Одной из особенностей моего личного творчества является определенное тяготение к прошлому. К такому тяготению приложено некрасивое слово «пассеизм», и для удобства терминологии пусть оно за ним и останется. Во мне пассеизм начал сказываться как нечто совершенно естественное еще в раннем детстве, и он остался на протяжении моей жизни тем языком, на котором мне легче, удобнее изъясняться. Своим пассеизмом я заразил и моих лучших друзей – Сомова, Бакста, Добужинского и даже Дягилева. Сильный пассеистский привкус был присущ, исключительно благодаря моему влиянию, «Миру искусства», и тот же пассеистский привкус был присущ и постановкам всей нашей группы, – особенно же моим собственным постановкам. Откуда взялся этот пассеизм, это страстное желание вернуть к жизни прошлое, воскресить его, я не знаю, но возможно, что тут сказалось то, что в своем престарелом отце я имел «живое прошлое». В его рассказах, в его рисунках воскресал не сегодняшний день – а времена его далекой молодости и детства. Я и XVIII век мог считать своим уже потому, что мне через моего деда, родившегося еще в дни Людовика XV, Фридриха II и Екатерины II было как рукой подать до той эпохи. Многое в прошлом представляется мне хорошо и давно знакомым, пожалуй, даже более знакомым, нежели настоящее. Нарисовать, не прибегая к документам, какого-нибудь современника Людовика XV мне легче, мне проще, нежели нарисовать, не прибегая к натуре, моего собственного современника. У меня и отношение к прошлому более нежное, более любовное, нежели к настоящему. Я лучше понимаю тогдашние мысли, тогдашние идеалы, мечты, страсти и самые даже гримасы и причуды, нежели я понимаю все это в «плане современности»… Из выдумок Уэллса мне особенно соблазнительной показалась «машина времени», но, разумеется, я на ней не отправился бы вперед, в будущее, а легонечко, постепенными переездами и с долгими остановками по дороге, посетил бы такие эпохи, которые мне наиболее по душе и кажутся особенно близкими. Вероятно, я в одной из этих станций и застрял бы навеки. Но очень далеко я бы при этом не забирался.

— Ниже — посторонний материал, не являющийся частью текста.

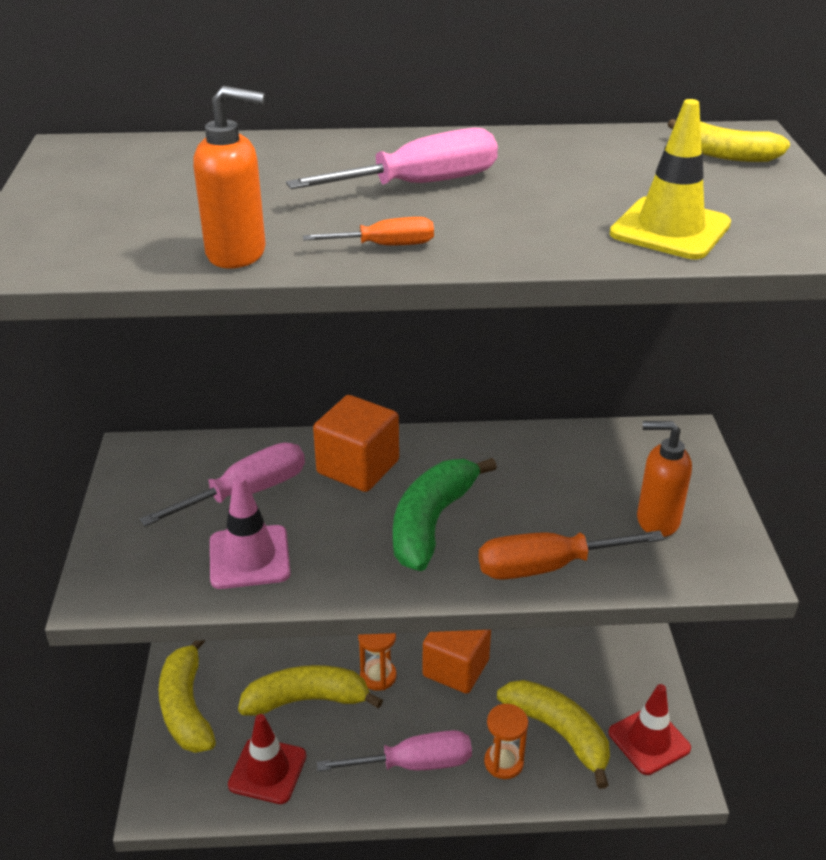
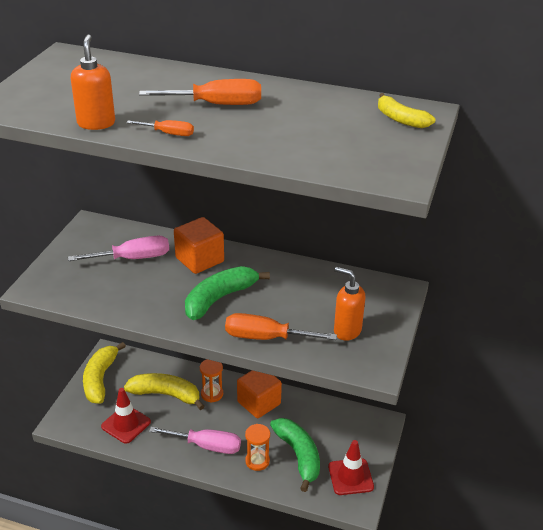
camera: 20 degrees right, 0 degrees up
orange soap dispenser [193,86,266,269] -> orange soap dispenser turned 120 degrees counterclockwise [71,35,115,130]
pink traffic cone [210,475,291,589] -> none
pink screwdriver [286,128,498,189] -> orange screwdriver [139,79,261,105]
yellow banana [497,680,610,789] -> green banana [270,418,320,492]
yellow traffic cone [610,99,731,259] -> none

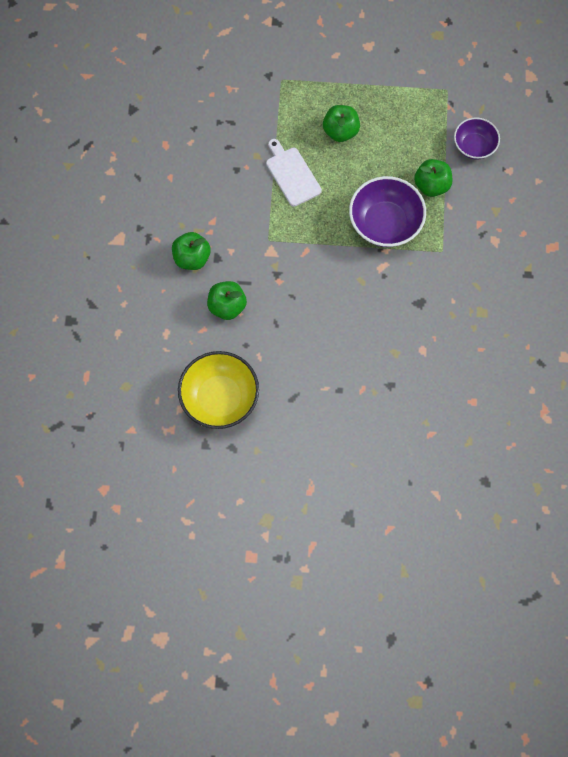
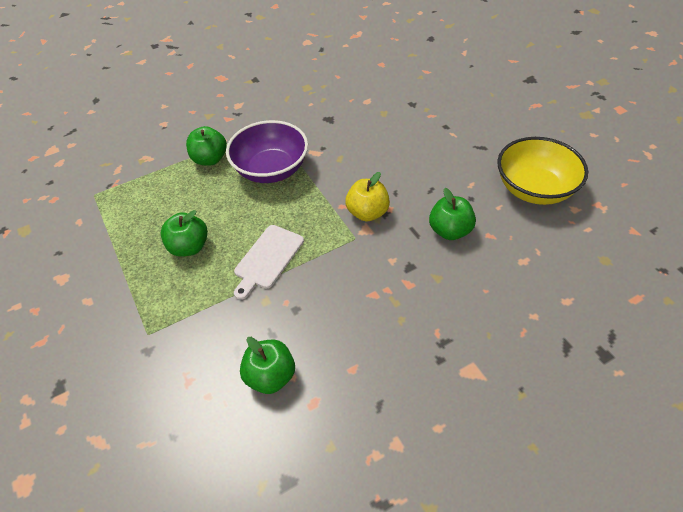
camera: 120 degrees left, 20 degrees down
green apple [172,232,211,270] -> green apple moved to [240,337,295,394]
purple bowl [454,117,500,160] -> none
none -> yellow apple [345,172,390,222]

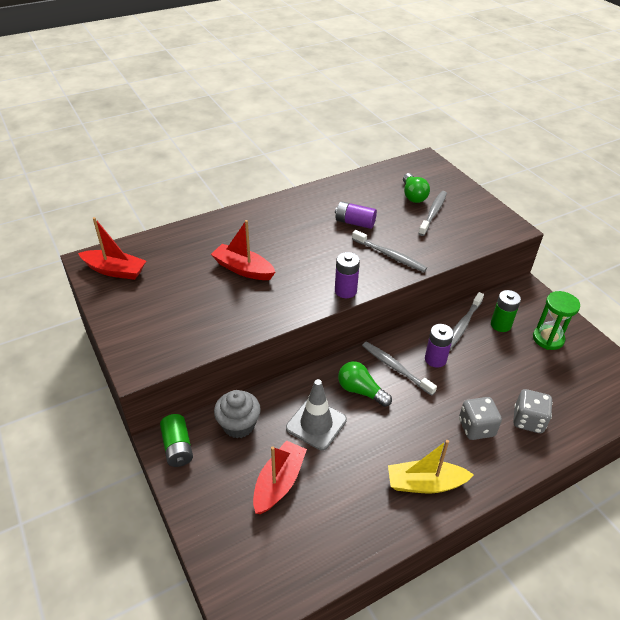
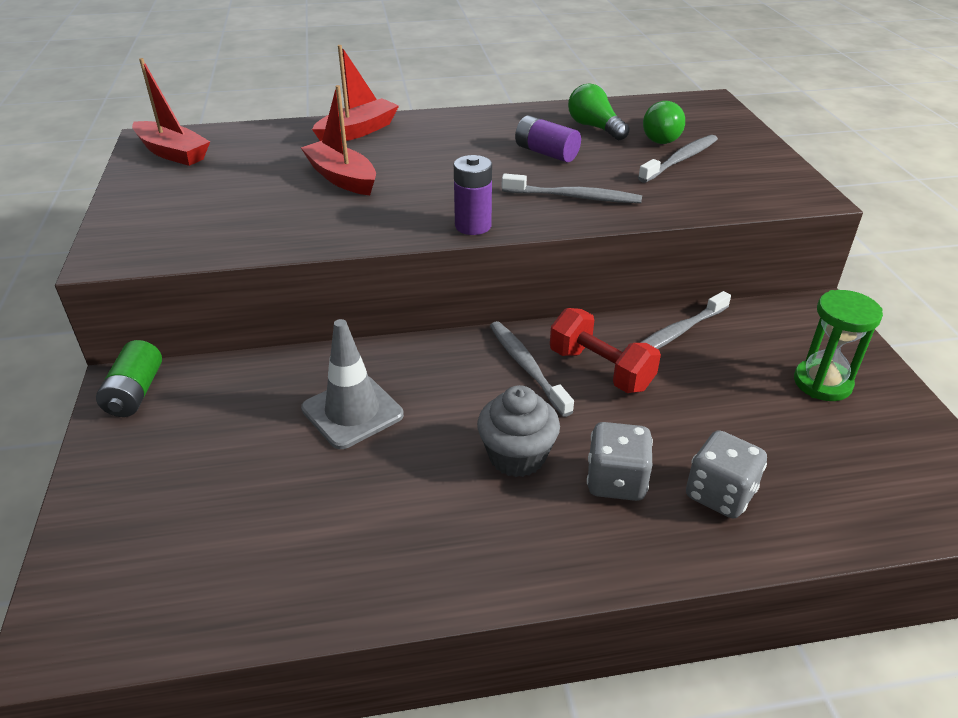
camera: 20 degrees right, 5 degrees down
grey cupcake [214,390,261,438] -> grey cupcake moved to [477,385,560,477]
red boat [253,440,307,514] -> red boat moved to [312,45,399,141]
green light bulb [338,361,392,407] -> green light bulb moved to [568,83,630,140]
grey toothbrush [352,230,427,272] -> grey toothbrush turned 45 degrees counterclockwise [502,174,642,203]
yellow boat [388,440,474,493] -> none
purple battery [425,324,454,368] -> red dumbbell [550,308,661,393]
green battery [491,290,521,332] -> none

Резюмируя все сказанное, я ничем похвастать не могу. Если же все-таки я решаюсь поднести все то, что стоит на дальнейших страницах этой книги, то это не из какого-то самомнения, а из-за того, что память моя содержит слишком много таких вещей, которые мне кажутся достойными передачи потомству… Я был свидетелем последних лет необычайно пленительной (несправедливо и бессмысленно охаянной и оклеветанной) культуры, и я имел случай наблюдать ее с разных точек зрения, пребывая в разнообразных слоях общества… Это и позволяет мне надеяться, что мой труд представляет известный общий интерес. Если в памятнике, который я таким образом дерзаю сооружать собственными руками данному отрезку истории, слишком много (и даже поминутно) говорится обо мне самом, то это объясняется и оправдывается уже тем, что я и сам был творческим участником в данной культуре. Кроме того, я большой любитель до воспоминаний (когда они правдивы и подлинны) и нахожу, что именно личные мемуары наиболее убедительно и ярко отражают описываемое время. В том же, что я буду по мере моих сил честно правдив (не всегда удается отделить поэзию от правды) и по возможности точен – я здесь даю читателю клятвенное обещание.

Часть вторая

Глава 3. Театр

Считая, что я уже достаточно пространно рассказал о всем моем увлечении балетом в отдельной книге (вышла в английском переводе в 1941 году под заглавием «Reminiscences of the Russian Ballet»), я не стану в этих своих общих мемуарах особенно распространяться на эту тему. Однако ряд балетных впечатлений, полученных на заре жизни, был слишком значителен для формации моей личности и моего творчества, и обойти их здесь молчанием я не могу.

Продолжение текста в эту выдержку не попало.